Frontiers

Frontiers opens to give us a vision of France set in the immediate future amidst rioting and chaos in the build up to, and subsequent election of, an extreme right-wing political party. The story begins to focus on a group of young adults who get split up in the turmoil of the urban landscape. Following a gun fight with the police in which one of their number is shot, they decide to reconvene in the countryside. That’s all you need to know about the build up to Frontiers, it provides an atmospheric backdrop, but ultimately the crux of the film is about the group landing themselves as captives to a family of fascist cannibals!

Of course, the group fleeing the city are variously imprisoned on the family’s estate which consist of an abattoir, disused mine and various farm buildings. One by one they meet their demise until the final showdown.

Frontiers gradually introduces a cast of antagonists within a hierarchical family of Nazi’s with a predilection for human flesh.

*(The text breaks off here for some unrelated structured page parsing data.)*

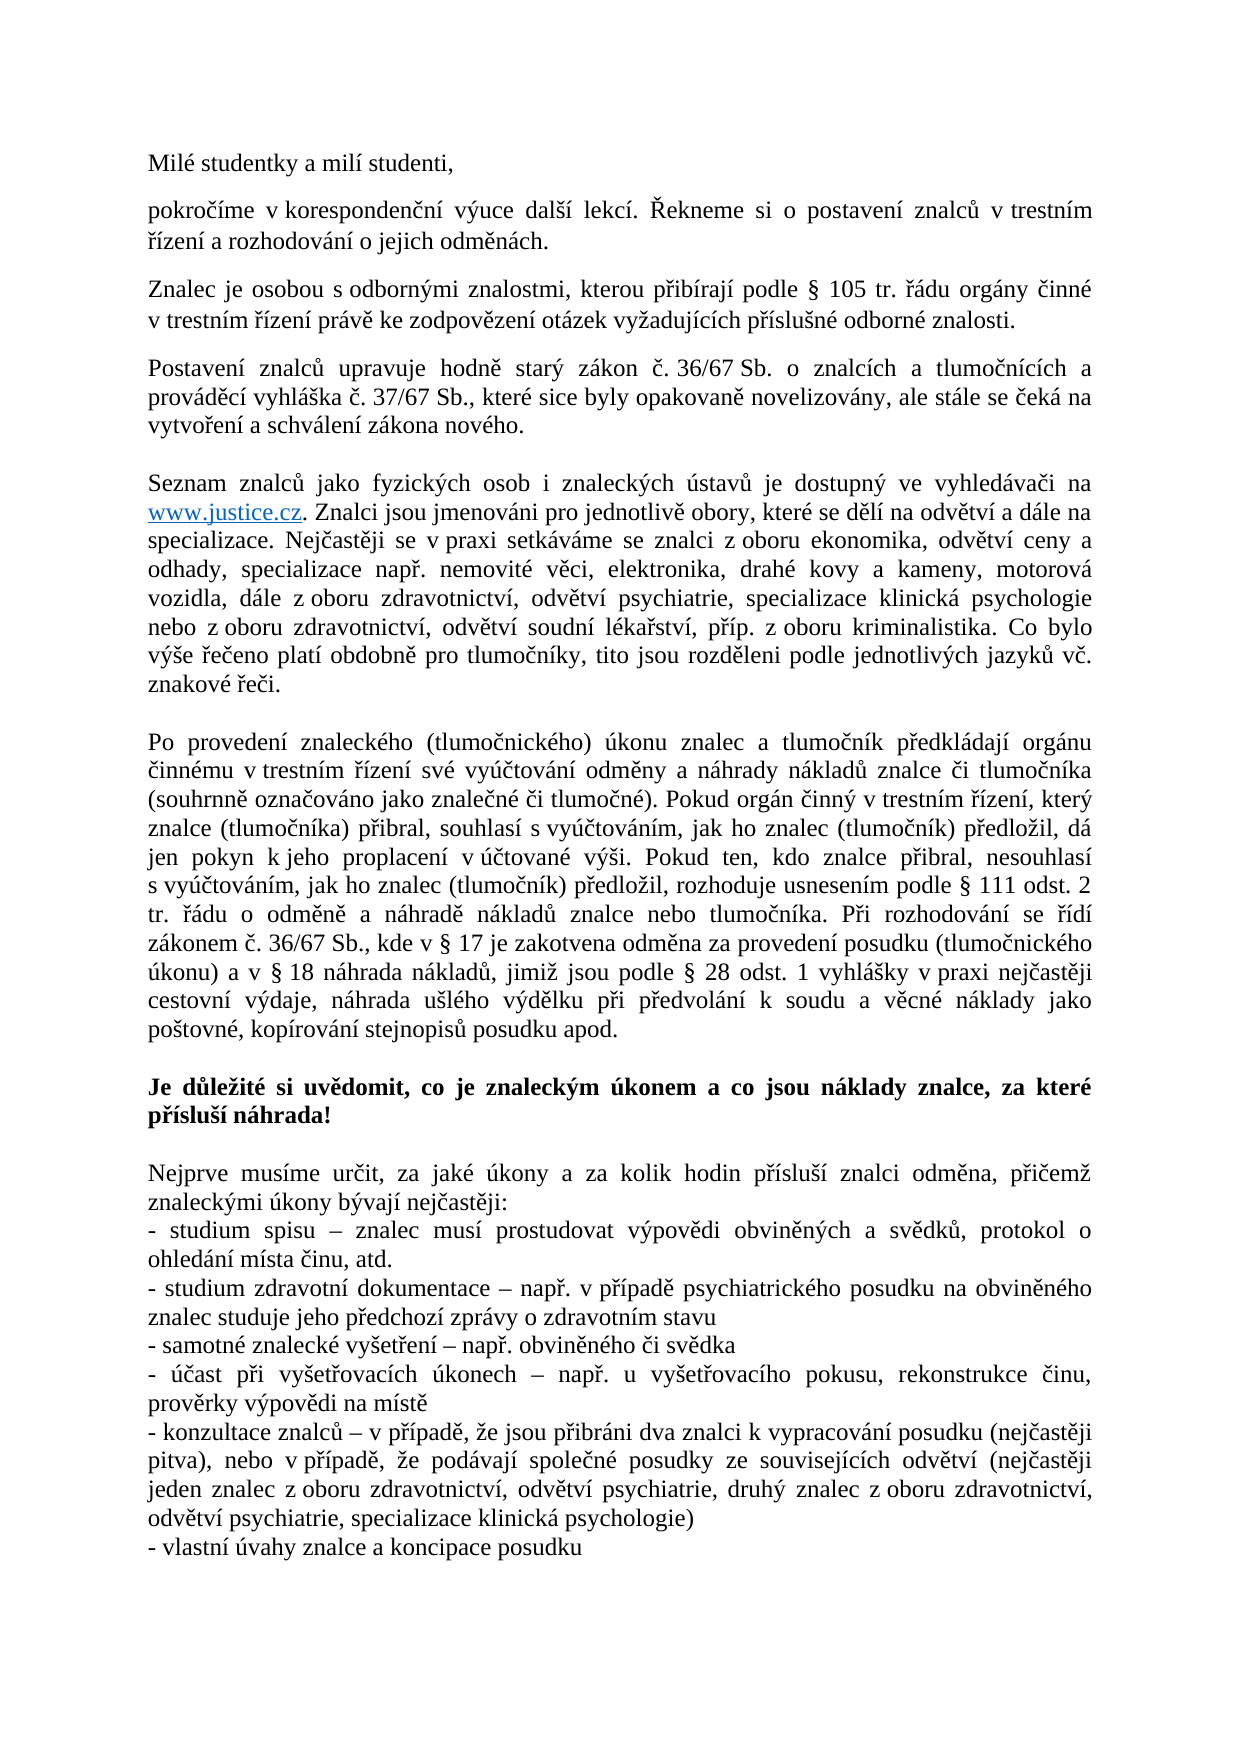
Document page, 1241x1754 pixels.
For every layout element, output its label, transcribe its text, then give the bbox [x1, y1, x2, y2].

text Po provedení znaleckého (tlumočnického) úkonu znalec a tlumočník předkládají orgánu činnému v trestním řízení své vyúčtování odměny a náhrady nákladů znalce či tlumočníka (souhrnně označováno jako znalečné či tlumočné). Pokud orgán činný v trestním řízení, který znalce (tlumočníka) přibral, souhlasí s vyúčtováním, jak ho znalec (tlumočník) předložil, dá jen pokyn k jeho proplacení v účtované výši. Pokud ten, kdo znalce přibral, nesouhlasí s vyúčtováním, jak ho znalec (tlumočník) předložil, rozhoduje usnesením podle § 111 odst. 2 tr. řádu o odměně a náhradě nákladů znalce nebo tlumočníka. Při rozhodování se řídí zákonem č. 36/67 Sb., kde v § 17 je zakotvena odměna za provedení posudku (tlumočnického úkonu) a v § 18 náhrada nákladů, jimiž jsou podle § 28 odst. 1 vyhlášky v praxi nejčastěji cestovní výdaje, náhrada ušlého výdělku při předvolání k soudu a věcné náklady jako poštovné, kopírování stejnopisů posudku apod. [148, 727, 1093, 1043]
text - účast při vyšetřovacích úkonech – např. u vyšetřovacího pokusu, rekonstrukce činu, prověrky výpovědi na místě [148, 1359, 1093, 1417]
text - vlastní úvahy znalce a koncipace posudku [148, 1532, 1093, 1560]
text pokročíme v korespondenční výuce další lekcí. Řekneme si o postavení znalců v trestním řízení a rozhodování o jejich odměnách. [148, 195, 1093, 255]
text Nejprve musíme určit, za jaké úkony a za kolik hodin přísluší znalci odměna, přičemž znaleckými úkony bývají nejčastěji: [148, 1158, 1093, 1215]
text - studium zdravotní dokumentace – např. v případě psychiatrického posudku na obviněného znalec studuje jeho předchozí zprávy o zdravotním stavu [148, 1273, 1093, 1330]
text Milé studentky a milí studenti, [148, 148, 1093, 176]
text Je důležité si uvědomit, co je znaleckým úkonem a co jsou náklady znalce, za které přísluší náhrada! [148, 1072, 1093, 1129]
text - studium spisu – znalec musí prostudovat výpovědi obviněných a svědků, protokol o ohledání místa činu, atd. [148, 1215, 1093, 1273]
text - samotné znalecké vyšetření – např. obviněného či svědka [148, 1330, 1093, 1359]
text Postavení znalců upravuje hodně starý zákon č. 36/67 Sb. o znalcích a tlumočnících a prováděcí vyhláška č. 37/67 Sb., které sice byly opakovaně novelizovány, ale stále se čeká na vytvoření a schválení zákona nového. [148, 353, 1093, 439]
text Znalec je osobou s odbornými znalostmi, kterou přibírají podle § 105 tr. řádu orgány činné v trestním řízení právě ke zodpovězení otázek vyžadujících příslušné odborné znalosti. [148, 274, 1093, 334]
text - konzultace znalců – v případě, že jsou přibráni dva znalci k vypracování posudku (nejčastěji pitva), nebo v případě, že podávají společné posudky ze souvisejících odvětví (nejčastěji jeden znalec z oboru zdravotnictví, odvětví psychiatrie, druhý znalec z oboru zdravotnictví, odvětví psychiatrie, specializace klinická psychologie) [148, 1417, 1093, 1532]
text Seznam znalců jako fyzických osob i znaleckých ústavů je dostupný ve vyhledávači na www.justice.cz. Znalci jsou jmenováni pro jednotlivě obory, které se dělí na odvětví a dále na specializace. Nejčastěji se v praxi setkáváme se znalci z oboru ekonomika, odvětví ceny a odhady, specializace např. nemovité věci, elektronika, drahé kovy a kameny, motorová vozidla, dále z oboru zdravotnictví, odvětví psychiatrie, specializace klinická psychologie nebo z oboru zdravotnictví, odvětví soudní lékařství, příp. z oboru kriminalistika. Co bylo výše řečeno platí obdobně pro tlumočníky, tito jsou rozděleni podle jednotlivých jazyků vč. znakové řeči. [148, 468, 1093, 698]
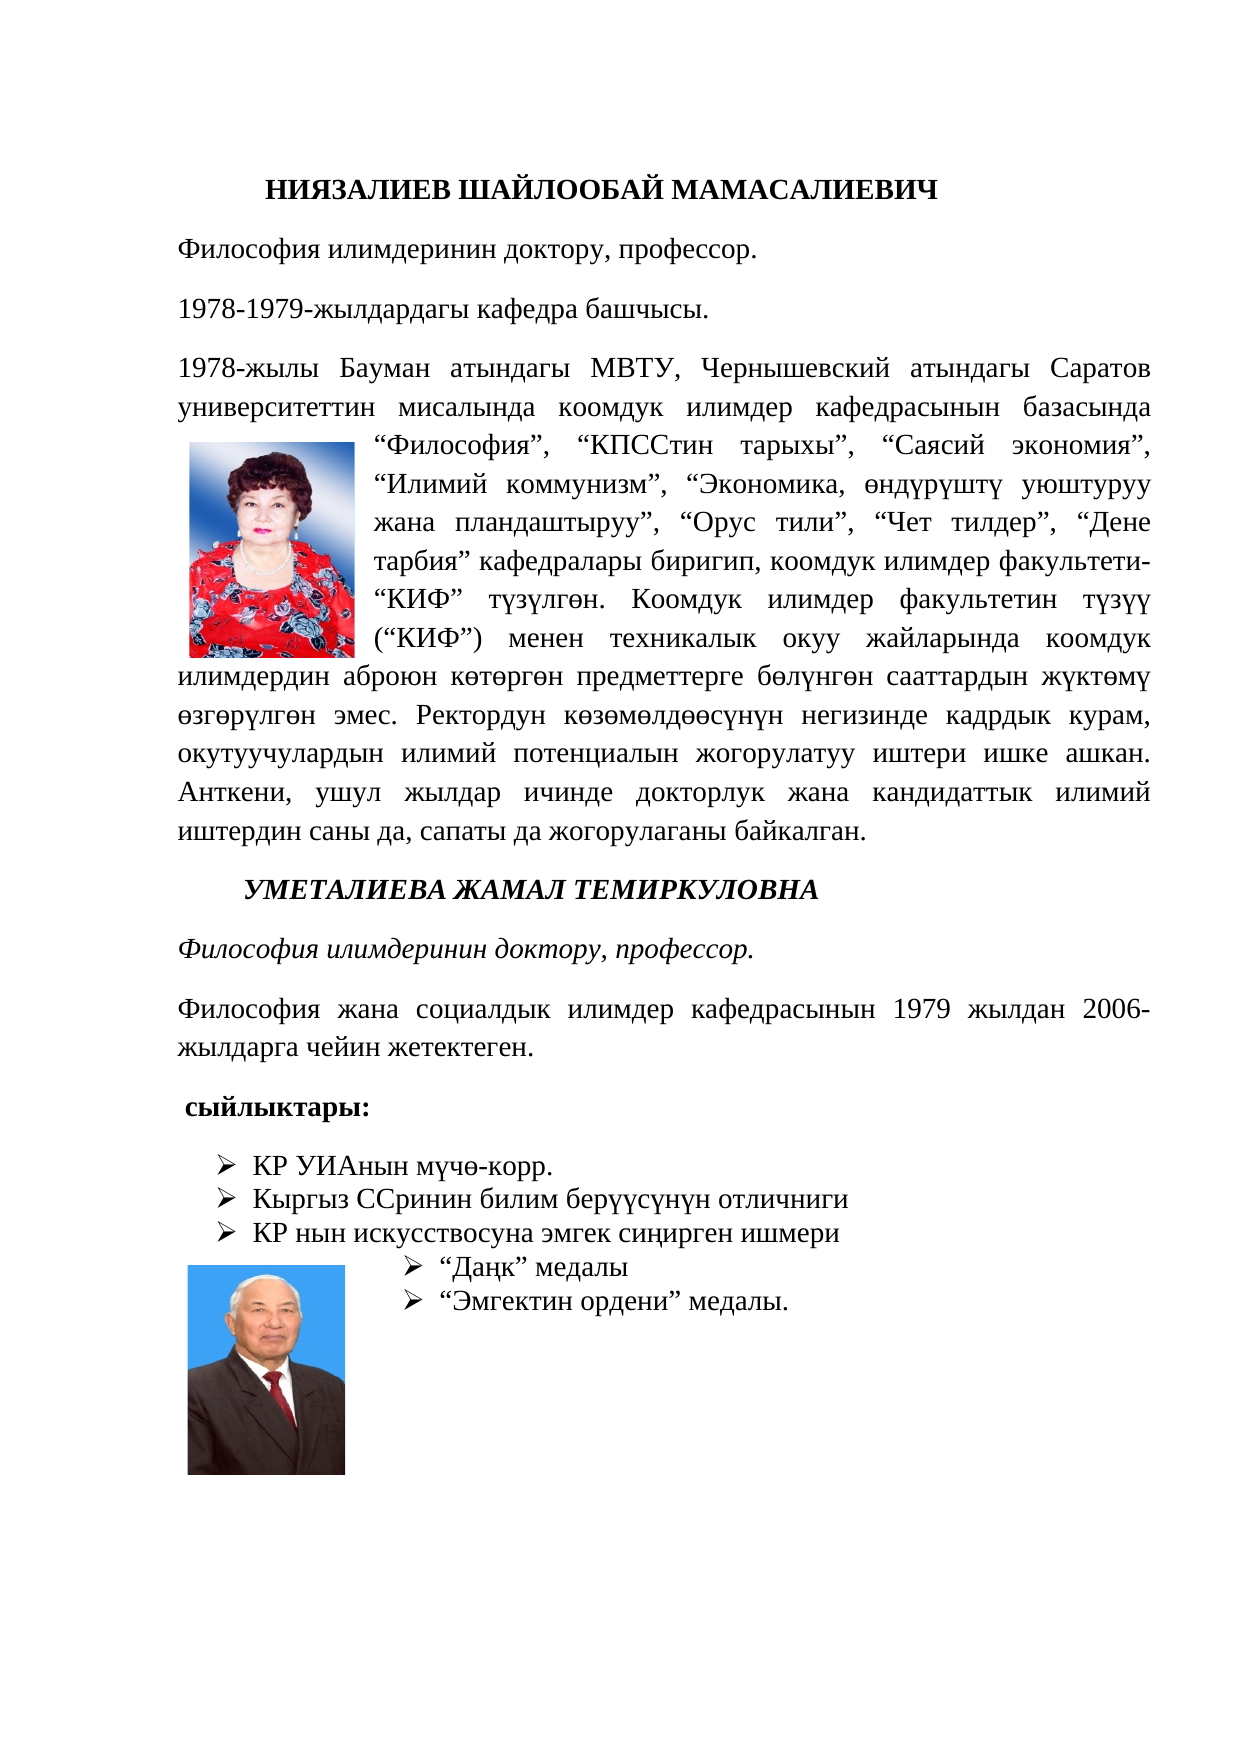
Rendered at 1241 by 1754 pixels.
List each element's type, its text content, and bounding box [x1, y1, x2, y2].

picture [187, 1265, 346, 1475]
list КР УИАнын мүчө-корр. [215, 1148, 1152, 1182]
text Философия илимдеринин доктору, профессор. [177, 931, 1152, 965]
list “Эмгектин ордени” медалы. [346, 1283, 1152, 1316]
picture [189, 442, 355, 658]
text сыйлыктары: [177, 1089, 1152, 1122]
text 1978-жылы Бауман атындагы МВТУ, Чернышевский атындагы Саратов университеттин мисалында коомдук илимдер кафедрасынын базасында “Философия”, “КПССтин тарыхы”, “Саясий экономия”, “Илимий коммунизм”, “Экономика, өндүрүштү уюштуруу жана пландаштыруу”, “Орус тили”, “Чет тилдер”, “Дене тарбия” кафедралары биригип, коомдук илимдер факультети- “КИФ” түзүлгөн. Коомдук илимдер факультетин түзүү (“КИФ”) менен техникалык окуу жайларында коомдук илимдердин аброюн көтөргөн предметтерге бөлүнгөн сааттардын жүктөмү өзгөрүлгөн эмес. Ректордун көзөмөлдөөсүнүн негизинде кадрдык курам, окутуучулардын илимий потенциалын жогорулатуу иштери ишке ашкан. Анткени, ушул жылдар ичинде докторлук жана кандидаттык илимий иштердин саны да, сапаты да жогорулаганы байкалган. [177, 350, 1152, 846]
text 1978-1979-жылдардагы кафедра башчысы. [177, 291, 1152, 324]
list “Даңк” медалы [215, 1249, 1152, 1283]
text Философия илимдеринин доктору, профессор. [177, 231, 1152, 265]
text НИЯЗАЛИЕВ ШАЙЛООБАЙ МАМАСАЛИЕВИЧ [177, 172, 1152, 206]
text Философия жана социалдык илимдер кафедрасынын 1979 жылдан 2006-жылдарга чейин жетектеген. [177, 991, 1152, 1063]
list Кыргыз ССринин билим берүүсүнүн отличниги [215, 1182, 1152, 1215]
text УМЕТАЛИЕВА ЖАМАЛ ТЕМИРКУЛОВНА [177, 872, 1152, 906]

This point is never pushed too far, the family view their victims as nothing more than the swine they also keep –they are not slavering savages, and the understatement and normality of the cannibalism serves to make it all the more deranged.

It would be unduly critical to worry too much about Frontiers being a French New Wave rip-off of Texas Chainsaw Massacre – it doesn’t matter particularly because it is done very well. Perhaps calling it an homage is more appropriate as it’s not a carbon copy, it just has very similar elements to the 70’s classic. It stands alone just fine and lack of innovation does not necessarily make a film poor – indeed this is a good, solid horror film. Frontiers is well acted and plays out within a depressingly bleak farm complex of filthy outhouses and abattoirs. Empathy with the victims is competently achieved and, vitally for a film like this, it is hard not to wish the worst kind of vengeance on the tormentors.

Most importantly however, Frontiers delivers on the gore and violence. Let’s not be coy, anyone wilfully deciding to watch a film about people being held captive by cannibal fascists is going to be let down by timidity on the directors behalf! Xavier Gens does not disappoint, the violence is graphic and visceral but it happens for a reason and to progress the film, rather than being a collection of set-pieces. Despite featuring people being steamed alive and obliterated with circular saws, everything feels very proportionate within the scenario the viewer is immersed in. We have violence to cringe at and violence to cheer – it’s very satisfying and does not become overwhelming.

What elevates Frontiers above other films of this ilk is the pace in which it races to its conclusion. Once the sprint for the finish begins, this film really lets rip and assaults the senses not just visually but in the tension and excitement it generates. Hope, despair, elation, vengeance, anger, fear – the audience is immersed in all of this amidst a setting of mud, blood and violence.

Does the story end well for our main protagonist? The film is not left hanging open, and it does have a sense of completion, but despite reaching safety of a sort – it is not clear if the survivor truly has found salvation. What price security over freedom?